This Berkeley-based documentary project tells the stories of California ‘donut kids’

excerpt:

California loves a good donut. Estimates peg the number of donut shops at around 3,000 locations for the state, and around 1,500 just in the L.A. metro area. Even more remarkable, more than 90% of those shops are independently owned, and around 80% are owned by Cambodian immigrant families. Families like Yamamoto’s, who immigrated first from China to Cambodia, and then generations later to California.

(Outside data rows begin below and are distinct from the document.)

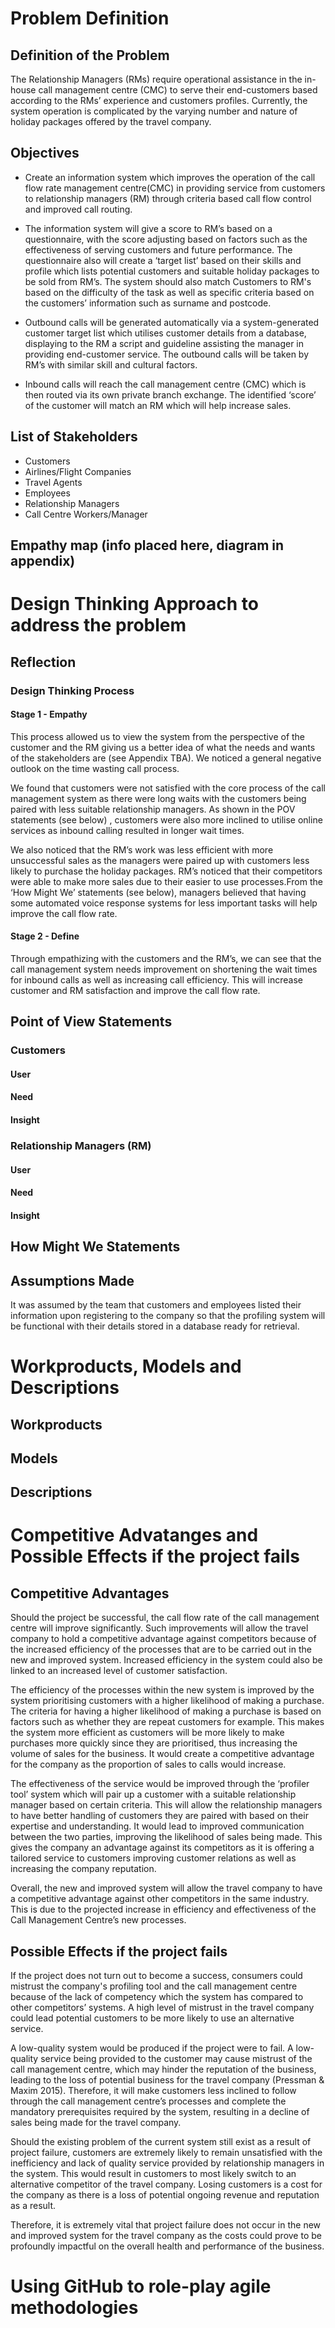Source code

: # Problem Definition

## Definition of the Problem
The Relationship Managers (RMs) require operational assistance in the in-house call management centre (CMC) to serve their end-customers based according to the RMs’ experience and customers profiles. Currently, the system operation is complicated by the varying number and nature of holiday packages offered by the travel company.

## Objectives
* Create an information system which improves the operation of the call flow rate management centre(CMC) in providing service from customers to relationship managers (RM) through criteria based call flow control and improved call routing. 

* The information system will give a score to RM’s based on a questionnaire, with the score adjusting based on factors such as the effectiveness of serving customers and future performance. The questionnaire also will create a ‘target list’ based on their skills and profile which lists potential customers and suitable holiday packages to be sold from RM’s. The system should also match Customers to RM's based on the difficulty of the task as well as specific criteria based on the customers’ information such as surname and postcode.

* Outbound calls will be generated automatically via a system-generated customer target list which utilises customer details from a database, displaying to the RM a script and guideline assisting the manager in providing end-customer service. The outbound calls will be taken by RM’s with similar skill and cultural factors.

* Inbound calls will reach the call management centre (CMC) which is then routed via its own private branch exchange. The identified ‘score’ of the customer will match an RM which will help increase sales.

## List of Stakeholders
* Customers
* Airlines/Flight Companies
* Travel Agents
* Employees
* Relationship Managers
* Call Centre Workers/Manager

## Empathy map (info placed here, diagram in appendix)


# Design Thinking Approach to address the problem

## Reflection

### Design Thinking Process

#### Stage 1 - Empathy
This process allowed us to view the system from the perspective of the customer and the RM giving us a better idea of what the needs and wants of the stakeholders are (see Appendix TBA). We noticed a general negative outlook on the time wasting call process.

We found that customers were not satisfied with the core process of the call management system as there were long waits with the customers being paired with less suitable relationship managers. As shown in the POV statements (see below) , customers were also more inclined to utilise online services as inbound calling resulted in longer wait times.

We also noticed that the RM’s work was less efficient with more unsuccessful sales as the managers were paired up with customers less likely to purchase the holiday packages. RM’s noticed that their competitors were able to make more sales due to their easier to use processes.From the ‘How Might We’ statements (see below), managers believed that having some automated voice response systems for less important tasks will help improve the call flow rate.


#### Stage 2 - Define
Through empathizing with the customers and the RM’s, we can see that the call management system needs improvement on shortening the wait times for inbound calls as well as increasing call efficiency. This will increase customer and RM satisfaction and improve the call flow rate.
## Point of View Statements

### Customers

#### User

#### Need

#### Insight

### Relationship Managers (RM)

#### User

#### Need

#### Insight

## How Might We Statements

## Assumptions Made
It was assumed by the team that customers and employees listed their information upon registering to the company so that the profiling system will be functional with their details stored in a database ready for retrieval.

# Workproducts, Models and Descriptions

## Workproducts

## Models

## Descriptions

# Competitive Advatanges and Possible Effects if the project fails

## Competitive Advantages
Should the project be successful, the call flow rate of the call management centre will improve significantly. Such improvements will allow the travel company to hold a competitive advantage against competitors because of the increased efficiency of the processes that are to be carried out in the new and improved system. Increased efficiency in the system could also be linked to an increased level of customer satisfaction.

The efficiency of the processes within the new system is improved by the system prioritising customers with a higher likelihood of making a purchase. The criteria for having a higher likelihood of making a purchase is based on factors such as whether they are repeat customers for example. This makes the system more efficient as customers will be more likely to make purchases more quickly since they are prioritised, thus increasing the volume of sales for the business. It would create a competitive advantage for the company as the proportion of sales to calls would increase. 

The effectiveness of the service would be improved through the ‘profiler tool’ system which will pair up a customer with a suitable relationship manager based on certain criteria. This will allow the relationship managers to have better handling of customers they are paired with based on their expertise and understanding. It would lead to improved communication between the two parties, improving the likelihood of sales being made. This gives the company an advantage against its competitors as it is offering a tailored service to customers improving customer relations as well as increasing the company reputation.

Overall, the new and improved system will allow the travel company to have a competitive advantage against other competitors in the same industry. This is due to the projected increase in efficiency and effectiveness of the Call Management Centre’s new processes.

## Possible Effects if the project fails
If the project does not turn out to become a success, consumers could mistrust the company's profiling tool and the call management centre because of the lack of competency which the system has compared to other competitors’ systems. A high level of mistrust in the travel company could lead potential customers to be more likely to use an alternative service.

A low-quality system would be produced if the project were to fail. A low-quality service being provided to the customer may cause mistrust of the call management centre, which may hinder the reputation of the business, leading to the loss of potential business for the travel company (Pressman & Maxim 2015). Therefore, it will make customers less inclined to follow through the call management centre’s processes and complete the mandatory prerequisites required by the system, resulting in a decline of sales being made for the travel company.

Should the existing problem of the current system still exist as a result of project failure, customers are extremely likely to remain unsatisfied with the inefficiency and lack of quality service provided by relationship managers in the system. This would result in customers to most likely switch to an alternative competitor of the travel company. Losing customers is a cost for the company as there is a loss of potential ongoing revenue and reputation as a result.

Therefore, it is extremely vital that project failure does not occur in the new and improved system for the travel company as the costs could prove to be profoundly impactful on the overall health and performance of the business.

# Using GitHub to role-play agile methodologies
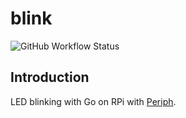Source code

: # blink

![GitHub Workflow Status](https://img.shields.io/github/workflow/status/R523/blink/lint?label=lint&logo=github&style=flat-square)

## Introduction

LED blinking with Go on RPi with [Periph](https://periph.io/).
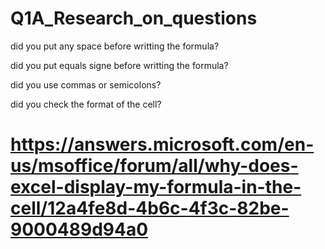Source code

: # Q1A_Research_on_questions 

did you put any space before writting the formula?

did you put equals signe before writting the formula?

did you use commas or semicolons?

did you check the format of the cell?

# https://answers.microsoft.com/en-us/msoffice/forum/all/why-does-excel-display-my-formula-in-the-cell/12a4fe8d-4b6c-4f3c-82be-9000489d94a0

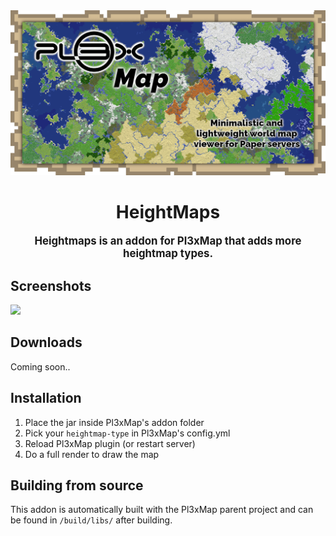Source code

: <div align="center">
<img src="https://raw.githubusercontent.com/BillyGalbreath/Pl3xMap/v2/webmap/public/images/og.png" alt="Pl3xMap">

# HeightMaps

<big><b>Heightmaps is an addon for Pl3xMap that adds more heightmap types.</b></big>

</div>

## Screenshots

[<img src="https://i.imgur.com/al8u5eC.png" width="200">](https://i.imgur.com/al8u5eC.png)

## Downloads

Coming soon..

## Installation

1) Place the jar inside Pl3xMap's addon folder
2) Pick your `heightmap-type` in Pl3xMap's config.yml
3) Reload Pl3xMap plugin (or restart server)
4) Do a full render to draw the map

## Building from source

This addon is automatically built with the Pl3xMap parent project and can be found in `/build/libs/` after building.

Baker Quan Lai at King Pin Donuts in Berkeley. Photo: Cirrus Wood

3 Likes

Interesting! I remember a story like that from a few years ago!

A link in the second to last post, but this time I got a paywall. This is a nice update.

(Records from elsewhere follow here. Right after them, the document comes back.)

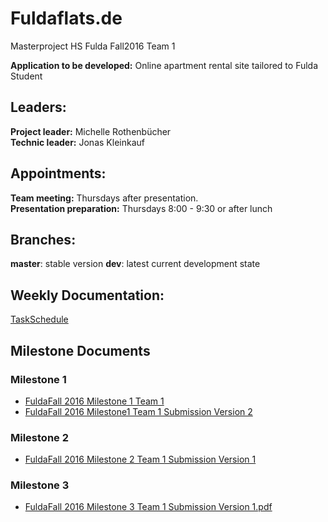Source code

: Fuldaflats.de
=============
Masterproject HS Fulda Fall2016 Team 1

**Application to be developed:** Online apartment rental site tailored to Fulda Student

## Leaders:
**Project leader:** Michelle Rothenbücher  
**Technic leader:** Jonas Kleinkauf  

## Appointments:
**Team meeting:** Thursdays after presentation.  
**Presentation preparation:** Thursdays 8:00 - 9:30 or after lunch

## Branches:  
**master**: stable version 
**dev**: latest current development state

## Weekly Documentation:  
[TaskSchedule](https://www.dropbox.com/s/ckslouywg9wwy7h/Task%20Shedule.docx?dl=0)

## Milestone Documents
### Milestone 1
- [FuldaFall 2016 Milestone 1 Team 1](https://github.com/JoeChester/masterprojekt/blob/dev/documentation/milestone1/FuldaFall%202016%20Milestone1%20Team1.pdf)
- [FuldaFall 2016 Milestone1 Team 1 Submission Version 2](https://github.com/JoeChester/masterprojekt/blob/dev/documentation/milestone1/FuldaFall%202016%20Milestone1%20Team1.pdf)

### Milestone 2
- [FuldaFall 2016 Milestone 2 Team 1 Submission Version 1](https://github.com/JoeChester/masterprojekt/blob/dev/documentation/milestone2/FuldaFall%202016%20Milestone2%20Team1%20Submission%20Version%201.pdf)

### Milestone 3
- [FuldaFall 2016 Milestone 3 Team 1 Submission Version 1.pdf](https://github.com/JoeChester/masterprojekt/blob/dev/documentation/milestone3/FuldaFall%202016%20Milestone%203%20Team1%20Submission%20Version%201.pdf)
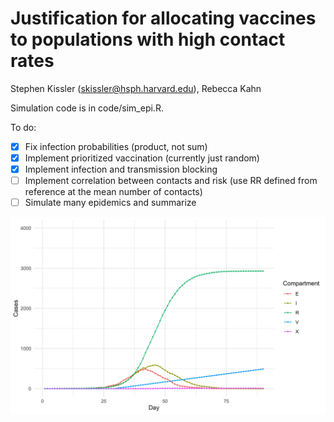 # Justification for allocating vaccines to populations with high contact rates
Stephen Kissler (skissler@hsph.harvard.edu), Rebecca Kahn

Simulation code is in code/sim_epi.R. 

To do: 
- [x] Fix infection probabilities (product, not sum)
- [x] Implement prioritized vaccination (currently just random)
- [x] Implement infection and transmission blocking 
- [ ] Implement correlation between contacts and risk (use RR defined from reference at the mean number of contacts)
- [ ] Simulate many epidemics and summarize
 
![alt text](https://github.com/skissler/PIHVaxStrategy/blob/main/figures/casecounts.png)
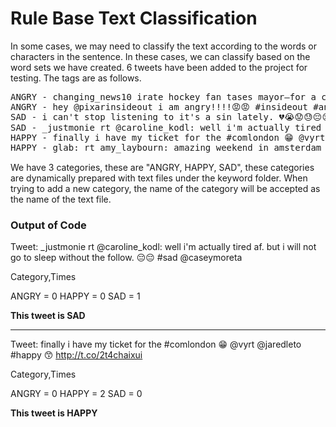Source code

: # Rule Base Text Classification

In some cases, we may need to classify the text according to the words or characters in the sentence. In these cases, we can classify based on the word sets we have created. 6 tweets have been added to the project for testing. The tags are as follows.

<pre></preANGRY>ANGRY - changing_news10	irate hockey fan tases mayor—for a cause http://t.co/fahteyvhr6  #news #angry #hockey #mayor #cause #charity
ANGRY - hey @pixarinsideout i am angry!!!!😡😡 #insideout #angry #drawing #color http://t.co/npywa76xs9
SAD - i can't stop listening to it's a sin lately. 💔😭😟😓😔😢😞 #sad #isolated #petheadproblems #mysummeriscrap
SAD - _justmonie rt @caroline_kodl: well i'm actually tired af. but i will not go to sleep without the follow. 😔😔 #sad @caseymoreta
HAPPY - finally i have my ticket for the #comlondon 😁 @vyrt @jaredleto #happy 😙 http://t.co/2t4chaixui
HAPPY - glab: rt amy_laybourn: amazing weekend in amsterdam with marcus ✈️😁☀️🍹👍🏻 #sun #holidays #happy #siteseeing #weekendaway 💕 </pre>

We have 3 categories, these are "ANGRY, HAPPY, SAD", these categories are dynamically prepared with text files under the keyword folder. When trying to add a new category, the name of the category will be accepted as the name of the text file.

### **Output of Code**

Tweet: _justmonie rt @caroline_kodl: well i'm actually tired af. but i will not go to sleep without the follow. 😔😔 #sad @caseymoreta

Category,Times

ANGRY = 0
HAPPY  = 0
SAD      = 1

**This tweet is SAD**

------------

Tweet: finally i have my ticket for the #comlondon 😁 @vyrt @jaredleto #happy 😙 http://t.co/2t4chaixui

Category,Times

ANGRY = 0
HAPPY  = 2
SAD      = 0

**This tweet is HAPPY**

Here is a NYT piece from 1995!
[NYT](Long Beach Journal; From Cambodia to Doughnut Shops https://nyti.ms/297MbdZ)

2 Likes

PinkBoxStories sounds like a cool project. Looks like they don’t update social media very often, but I’ll try to keep eye on them.

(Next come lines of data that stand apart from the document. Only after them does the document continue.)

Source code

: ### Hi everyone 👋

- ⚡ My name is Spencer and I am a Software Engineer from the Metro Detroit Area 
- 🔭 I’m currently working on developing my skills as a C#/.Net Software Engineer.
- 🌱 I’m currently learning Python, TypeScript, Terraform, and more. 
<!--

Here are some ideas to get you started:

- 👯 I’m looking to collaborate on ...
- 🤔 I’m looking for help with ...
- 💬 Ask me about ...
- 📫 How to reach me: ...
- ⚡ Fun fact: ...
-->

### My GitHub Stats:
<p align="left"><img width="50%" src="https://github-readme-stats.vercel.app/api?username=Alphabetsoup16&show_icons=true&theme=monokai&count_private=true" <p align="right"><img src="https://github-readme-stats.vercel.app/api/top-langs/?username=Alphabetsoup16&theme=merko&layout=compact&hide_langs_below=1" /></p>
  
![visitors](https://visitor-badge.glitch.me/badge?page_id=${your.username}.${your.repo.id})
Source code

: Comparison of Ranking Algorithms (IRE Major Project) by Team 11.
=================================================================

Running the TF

Sporkful had two enjoyable episodes about Ted Ngoy, “the Donut King”.

@shrinkrap , that thread you linked is making me nostalgic for some of my favorite (non-Cambodian owned) places that have since closed: Donut Dolly, Donut Savant, and Arlequin. Man, pity I’m about to go to sleep 'cuz I’m really jonesing for a doughnut right now :slight_smile:

2 Likes

A great thing about Colonial Donuts being open 24 hours is I occasionally catch them making fresh Old Fashioned (their best donut, imo) around 8 pm, just after I get out of shopping at Trader Joe’s.